One bit of new information that does seem to have slipped into this edition is that "In 2017, the Communications Security Establishment alerted partners in the United States to an energy sector [industrial control system] cyber compromise" (see p. 25). This compromise was made public earlier this year, but as far as I can tell this is the first time it has been suggested that CSE played a key role in uncovering it. (Please correct me if I've missed something.)

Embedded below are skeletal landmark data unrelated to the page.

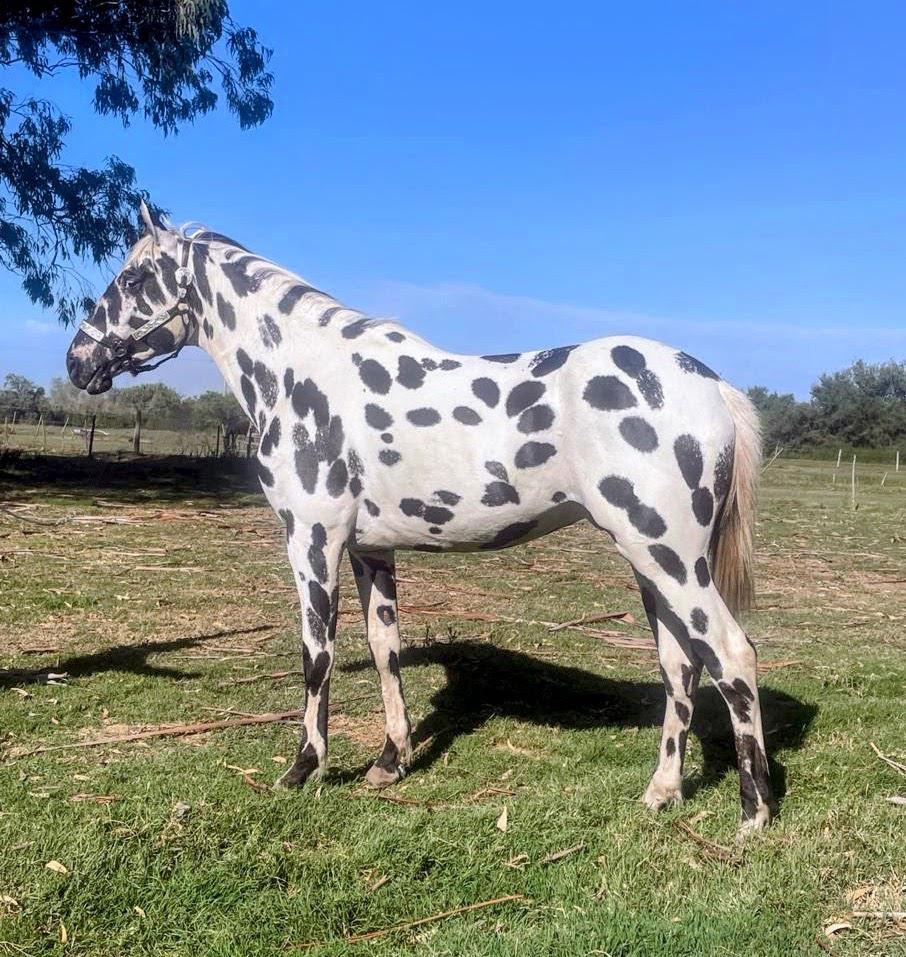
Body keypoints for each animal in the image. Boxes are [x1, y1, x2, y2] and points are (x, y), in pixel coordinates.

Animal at [66, 202, 775, 835]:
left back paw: (754, 812)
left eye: (133, 279)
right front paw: (390, 762)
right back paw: (662, 792)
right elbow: (386, 649)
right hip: (652, 563)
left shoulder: (312, 542)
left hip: (670, 557)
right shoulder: (369, 550)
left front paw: (303, 769)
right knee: (681, 665)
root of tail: (712, 387)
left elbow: (316, 656)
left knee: (731, 654)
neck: (302, 376)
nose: (78, 361)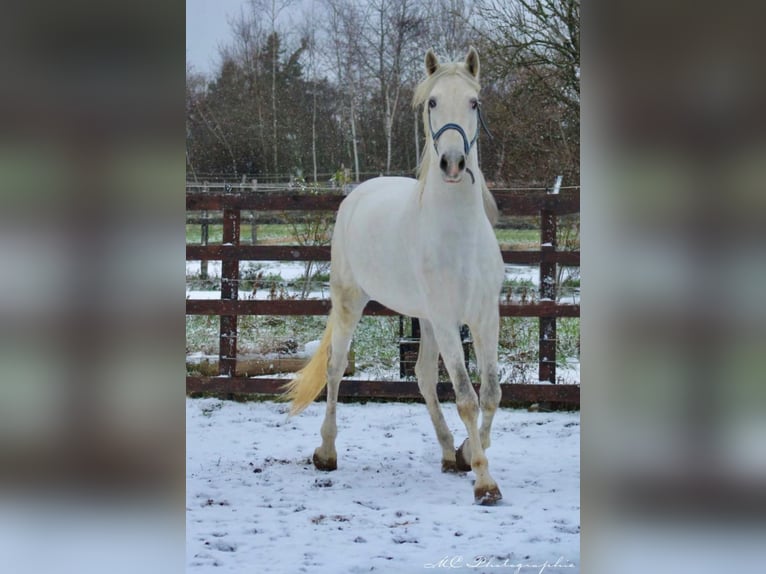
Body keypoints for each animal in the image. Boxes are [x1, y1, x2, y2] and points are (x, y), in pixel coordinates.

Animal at [284, 49, 508, 508]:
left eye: (474, 102)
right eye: (432, 102)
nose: (453, 163)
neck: (458, 234)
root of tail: (357, 194)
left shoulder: (483, 317)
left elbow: (491, 393)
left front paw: (467, 452)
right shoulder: (447, 320)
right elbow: (466, 397)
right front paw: (484, 482)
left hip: (423, 319)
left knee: (422, 376)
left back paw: (448, 452)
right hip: (351, 302)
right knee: (335, 367)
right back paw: (326, 452)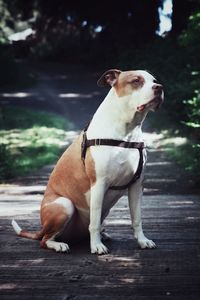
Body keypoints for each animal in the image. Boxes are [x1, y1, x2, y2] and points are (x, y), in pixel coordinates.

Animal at [11, 69, 164, 254]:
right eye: (136, 81)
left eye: (154, 80)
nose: (159, 87)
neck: (127, 131)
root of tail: (41, 228)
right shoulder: (99, 183)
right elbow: (95, 221)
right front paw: (96, 246)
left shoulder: (136, 185)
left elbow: (137, 218)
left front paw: (142, 241)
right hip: (64, 205)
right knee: (45, 240)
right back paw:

In addition to the assessment, the Centre also released a companion document on December 6th, An Introduction to the Cyber Threat Environment, intended to provide "baseline knowledge about the cyber threat environment, including cyber threat actors and their motivations, sophistication, techniques, tools, and the cyber threat surface".

News coverage:

Elizabeth Thompson, "Cyber crooks increasingly targeting home devices: report," CBC News, 6 December 2018.

Jim Bronskill, "Foreign countries will try to twist Canadian opinion online in 2019, feds warn," Canadian Press, 6 December 2018.

Howard Solomon, "Foreign countries ‘very likely’ to target Canada in election year, says Cyber Centre," IT World Canada, 6 December 2018.

"'Crazy' to expect consumers to guard against smart device hacks: cybersecurity expert," CBC Radio, 7 December 2018.

You can also watch Cyber Centre head Scott Jones's press conference here.

Update 16 December 2018:

The report is also discussed on A Podcast Called Intrepid episode 67, A Christmas Stocking of National Security Reports (15 December 2018).

Update 27 February 2019:

Also A Podcast Called Intrepid episode 77, Who Wants to Get into Your Data? (21 February 2019).